Publicly provided education systems are increasingly being seen as unable to address the specific educational needs of poor and marginalized groups. The emphasis on pluralism in educational provision and alternative schooling systems for such groups hence assumes significance.
This paper focuses on the education of the poor in the city of Calcutta, capital of the state of West Bengal in India. It dwells on initiatives that are underway to bring all children to primary schools both in state funded regular schools as well as in alternative schools that are being run by non-government organisations.
The paper situates these initiatives in the larger context of the state of primary schooling in the city and the perceptions of educational deprivation among policy-makers, teachers and administrators. It points to the fact that primary schools are inadequate in terms of availability and offer education of relatively poor quality. However educational deprivation is seen by school providers to result largely from poverty, particularly child labour and the absence of home and community environments that are conducive to learning. This has provided the rationale for an alternative schooling system to address the specific educational needs of children who are not in regular schools.

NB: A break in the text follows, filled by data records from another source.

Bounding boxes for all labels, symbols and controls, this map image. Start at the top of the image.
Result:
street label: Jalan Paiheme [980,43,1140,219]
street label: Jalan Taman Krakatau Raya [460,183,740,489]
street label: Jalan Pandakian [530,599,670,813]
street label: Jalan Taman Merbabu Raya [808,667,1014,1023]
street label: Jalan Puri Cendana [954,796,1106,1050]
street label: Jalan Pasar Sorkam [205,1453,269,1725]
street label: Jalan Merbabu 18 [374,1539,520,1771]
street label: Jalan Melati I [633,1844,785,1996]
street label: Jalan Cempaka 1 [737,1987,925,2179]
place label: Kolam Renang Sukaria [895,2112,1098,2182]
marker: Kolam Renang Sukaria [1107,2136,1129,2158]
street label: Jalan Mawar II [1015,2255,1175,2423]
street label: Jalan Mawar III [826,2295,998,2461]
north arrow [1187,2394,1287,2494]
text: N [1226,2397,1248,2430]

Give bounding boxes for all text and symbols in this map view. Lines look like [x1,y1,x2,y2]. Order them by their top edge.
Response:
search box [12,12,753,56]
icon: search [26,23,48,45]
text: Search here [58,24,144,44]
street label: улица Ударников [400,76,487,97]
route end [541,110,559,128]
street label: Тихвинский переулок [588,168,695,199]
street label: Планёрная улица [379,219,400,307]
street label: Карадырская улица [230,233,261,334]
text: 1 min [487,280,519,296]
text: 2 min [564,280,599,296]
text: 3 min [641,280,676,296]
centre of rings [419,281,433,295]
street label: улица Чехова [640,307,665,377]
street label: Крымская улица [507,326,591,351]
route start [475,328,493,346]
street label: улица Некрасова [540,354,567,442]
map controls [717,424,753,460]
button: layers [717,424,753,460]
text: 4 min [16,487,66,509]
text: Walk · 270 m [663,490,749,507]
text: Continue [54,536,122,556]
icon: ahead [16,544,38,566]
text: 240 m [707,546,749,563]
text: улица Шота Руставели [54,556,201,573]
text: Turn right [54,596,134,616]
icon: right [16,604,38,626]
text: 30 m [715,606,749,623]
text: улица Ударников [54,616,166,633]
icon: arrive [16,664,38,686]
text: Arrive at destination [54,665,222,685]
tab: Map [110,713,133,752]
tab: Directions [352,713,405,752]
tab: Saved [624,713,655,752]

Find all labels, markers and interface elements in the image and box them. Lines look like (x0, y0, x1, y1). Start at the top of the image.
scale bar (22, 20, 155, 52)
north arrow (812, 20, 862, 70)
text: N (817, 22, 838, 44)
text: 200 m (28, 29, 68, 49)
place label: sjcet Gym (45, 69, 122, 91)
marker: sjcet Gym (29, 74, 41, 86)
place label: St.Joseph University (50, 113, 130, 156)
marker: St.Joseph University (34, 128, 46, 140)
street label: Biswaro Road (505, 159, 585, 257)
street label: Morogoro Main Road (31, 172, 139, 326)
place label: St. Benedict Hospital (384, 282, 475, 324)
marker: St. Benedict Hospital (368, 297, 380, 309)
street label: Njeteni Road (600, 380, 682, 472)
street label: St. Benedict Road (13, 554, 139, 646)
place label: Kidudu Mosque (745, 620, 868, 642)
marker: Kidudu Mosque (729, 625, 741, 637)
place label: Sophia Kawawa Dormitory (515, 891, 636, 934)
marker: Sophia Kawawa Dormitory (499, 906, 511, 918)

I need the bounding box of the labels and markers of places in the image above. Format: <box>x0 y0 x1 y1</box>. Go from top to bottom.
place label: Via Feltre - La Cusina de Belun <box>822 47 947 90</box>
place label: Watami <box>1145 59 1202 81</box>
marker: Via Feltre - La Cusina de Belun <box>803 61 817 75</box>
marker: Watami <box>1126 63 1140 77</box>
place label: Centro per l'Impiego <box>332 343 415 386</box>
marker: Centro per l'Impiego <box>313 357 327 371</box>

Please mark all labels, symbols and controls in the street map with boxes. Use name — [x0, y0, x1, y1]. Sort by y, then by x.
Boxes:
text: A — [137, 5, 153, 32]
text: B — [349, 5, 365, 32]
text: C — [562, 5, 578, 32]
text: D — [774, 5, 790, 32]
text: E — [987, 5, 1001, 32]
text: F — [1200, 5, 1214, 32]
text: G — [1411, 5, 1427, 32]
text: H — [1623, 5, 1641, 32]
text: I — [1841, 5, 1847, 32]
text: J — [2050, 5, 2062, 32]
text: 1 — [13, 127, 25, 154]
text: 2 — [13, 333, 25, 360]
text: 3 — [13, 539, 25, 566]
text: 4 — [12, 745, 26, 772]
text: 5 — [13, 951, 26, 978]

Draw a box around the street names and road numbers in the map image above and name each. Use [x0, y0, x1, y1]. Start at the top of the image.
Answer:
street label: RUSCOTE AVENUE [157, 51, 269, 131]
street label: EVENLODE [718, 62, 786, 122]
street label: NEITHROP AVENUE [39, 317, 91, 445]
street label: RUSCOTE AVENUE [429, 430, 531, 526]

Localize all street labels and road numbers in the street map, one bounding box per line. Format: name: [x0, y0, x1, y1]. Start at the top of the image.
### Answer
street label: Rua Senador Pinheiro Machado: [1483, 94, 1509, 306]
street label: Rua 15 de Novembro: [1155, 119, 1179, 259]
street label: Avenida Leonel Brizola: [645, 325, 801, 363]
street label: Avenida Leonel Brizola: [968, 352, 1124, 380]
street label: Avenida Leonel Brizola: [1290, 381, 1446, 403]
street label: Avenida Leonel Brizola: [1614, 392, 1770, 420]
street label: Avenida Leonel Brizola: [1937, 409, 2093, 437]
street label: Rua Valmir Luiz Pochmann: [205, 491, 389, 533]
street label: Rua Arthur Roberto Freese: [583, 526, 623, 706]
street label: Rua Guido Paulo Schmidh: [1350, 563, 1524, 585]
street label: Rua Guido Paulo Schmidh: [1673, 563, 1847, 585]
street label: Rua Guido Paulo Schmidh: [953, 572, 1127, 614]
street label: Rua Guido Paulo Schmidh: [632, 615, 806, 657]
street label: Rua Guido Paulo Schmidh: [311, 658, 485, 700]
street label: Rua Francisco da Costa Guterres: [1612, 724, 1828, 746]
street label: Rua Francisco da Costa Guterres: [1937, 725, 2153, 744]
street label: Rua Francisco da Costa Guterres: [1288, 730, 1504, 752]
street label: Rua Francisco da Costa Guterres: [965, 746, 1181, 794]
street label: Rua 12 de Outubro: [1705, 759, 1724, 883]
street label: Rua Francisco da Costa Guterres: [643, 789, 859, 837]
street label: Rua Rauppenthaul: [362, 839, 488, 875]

The paper acknowledges that poverty is an important constraint in the education of the children of Calcutta’s poor. However it stresses that an emphasis primarily on the linkages between poverty, child labour and non enrolment in school fails to address the magnitude of educational deprivation that results from the institutional context of schooling provided to the poor.
While the alternative schooling system may increase educational opportunities for poor children it is unlikely to provide education of quality. On the other hand it is likely to result in a further stratification of an already iniquitous schooling system.